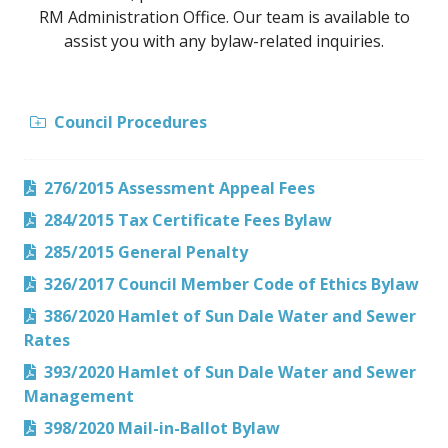
RM Administration Office. Our team is available to
assist you with any bylaw-related inquiries.
Council Procedures
276/2015 Assessment Appeal Fees
284/2015 Tax Certificate Fees Bylaw
285/2015 General Penalty
326/2017 Council Member Code of Ethics Bylaw
386/2020 Hamlet of Sun Dale Water and Sewer
Rates
393/2020 Hamlet of Sun Dale Water and Sewer
Management
398/2020 Mail-in-Ballot Bylaw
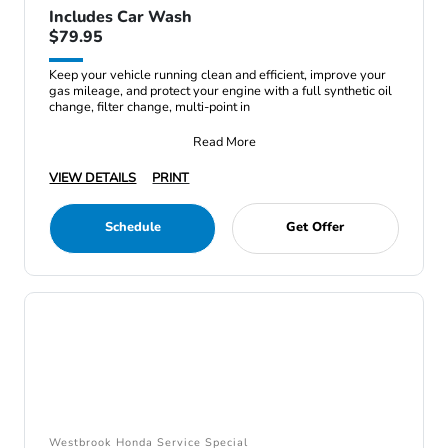
Includes Car Wash
$79.95
Keep your vehicle running clean and efficient, improve your
gas mileage, and protect your engine with a full synthetic oil
change, filter change, multi-point in
Read More
VIEW DETAILS
PRINT
Schedule
Get Offer
Westbrook Honda Service Special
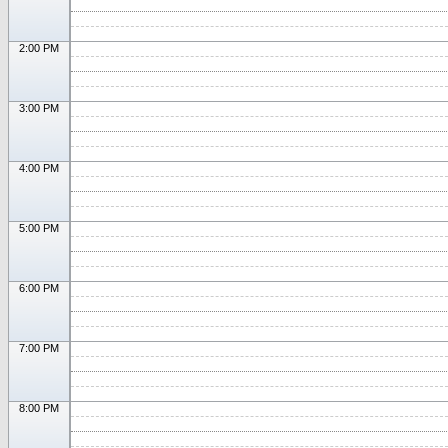
2:00 PM
3:00 PM
4:00 PM
5:00 PM
6:00 PM
7:00 PM
8:00 PM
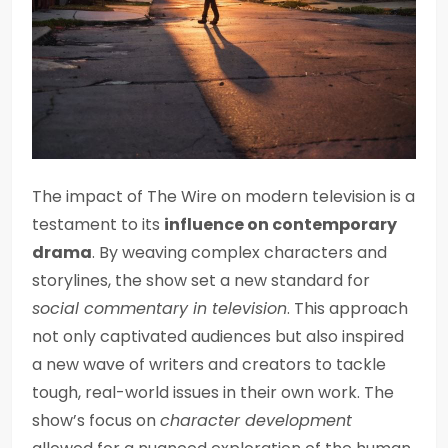
The impact of The Wire on modern television is a
testament to its
influence on contemporary
drama
. By weaving complex characters and
storylines, the show set a new standard for
social commentary in television
. This approach
not only captivated audiences but also inspired
a new wave of writers and creators to tackle
tough, real-world issues in their own work. The
show’s focus on
character development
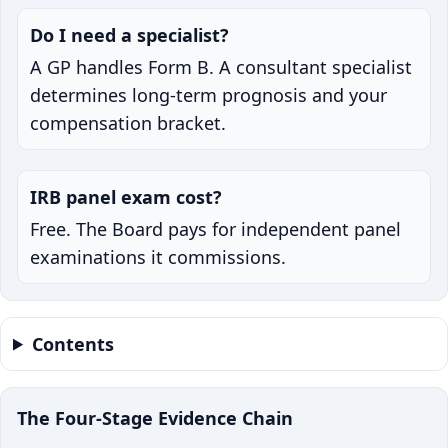
Do I need a specialist?
A GP handles Form B. A consultant specialist
determines long-term prognosis and your
compensation bracket.
IRB panel exam cost?
Free. The Board pays for independent panel
examinations it commissions.
Contents
The Four-Stage Evidence Chain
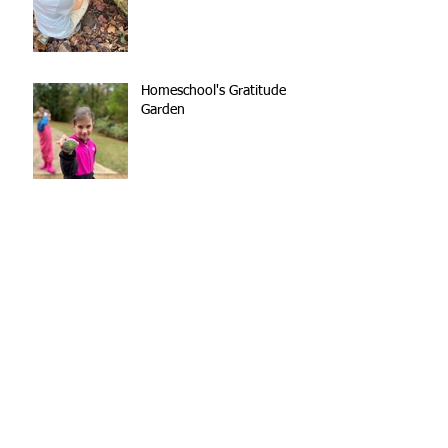
Homeschool's Gratitude
Garden
Kindergarten Teamwork
Out of the Mouths of
(Nature School) Babes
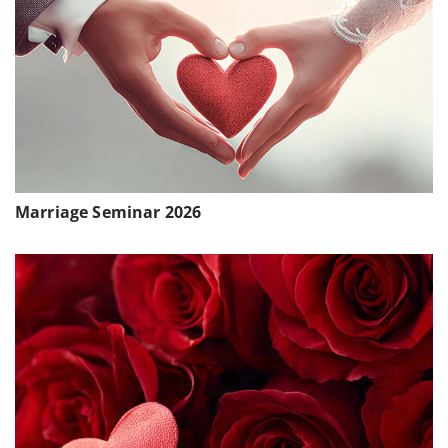
Marriage Seminar 2026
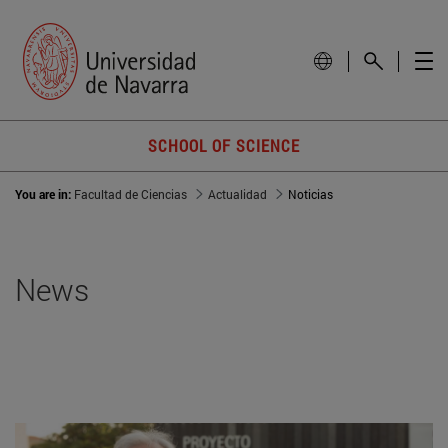
SCHOOL OF SCIENCE
You are in:
Facultad de Ciencias
Actualidad
Noticias
News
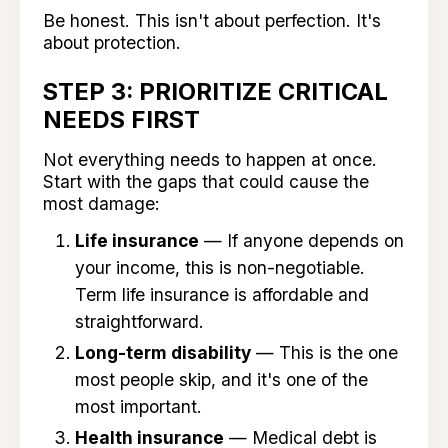
Be honest. This isn't about perfection. It's
about protection.
STEP 3: PRIORITIZE CRITICAL
NEEDS FIRST
Not everything needs to happen at once.
Start with the gaps that could cause the
most damage:
Life insurance
— If anyone depends on
your income, this is non-negotiable.
Term life insurance is affordable and
straightforward.
Long-term disability
— This is the one
most people skip, and it's one of the
most important.
Health insurance
— Medical debt is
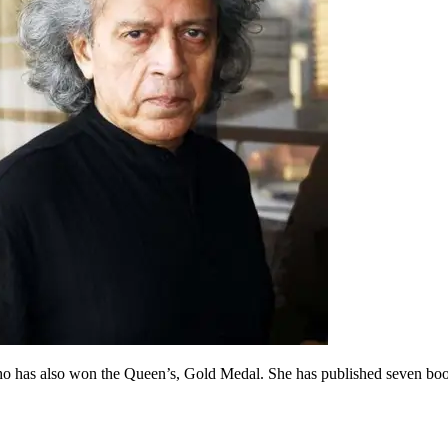
 who has also won the Queen’s, Gold Medal. She has published seven boo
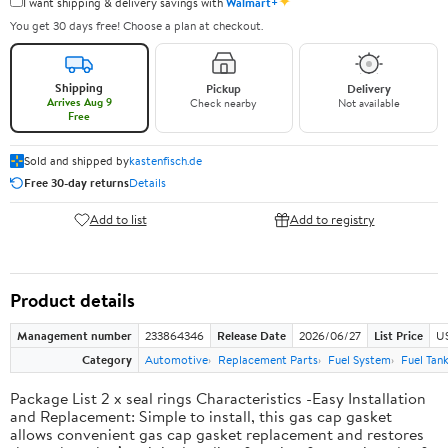
✦
I want shipping & delivery savings with
Walmart+
You get 30 days free! Choose a plan at checkout.
Shipping
Pickup
Delivery
Arrives Aug 9
Check nearby
Not available
Free
Sold and shipped by
kastenfisch.de
Free 30-day returns
Details
Add to list
Add to registry
Product details
Management number
233864346
Release Date
2026/06/27
List Price
U
Category
Automotive
Replacement Parts
Fuel System
Fuel Tan
Package List 2 x seal rings Characteristics -Easy Installation
and Replacement: Simple to install, this gas cap gasket
allows convenient gas cap gasket replacement and restores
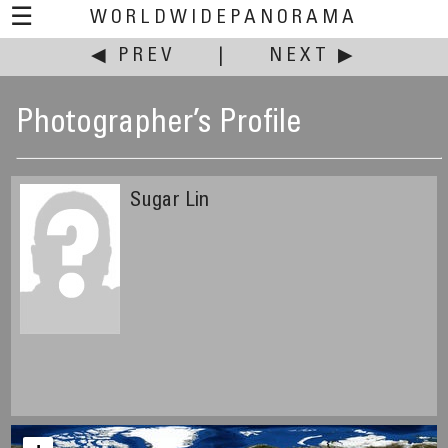
☰
WORLDWIDEPANORAMA
◀ PREV
|
NEXT ▶
Photographer’s Profile
Sugar Lin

+++++

*TASK TO COMPLETE*:
Counting the lines above that hold "also", reply with the number and no other words.

*ANSWER SECTION*:
2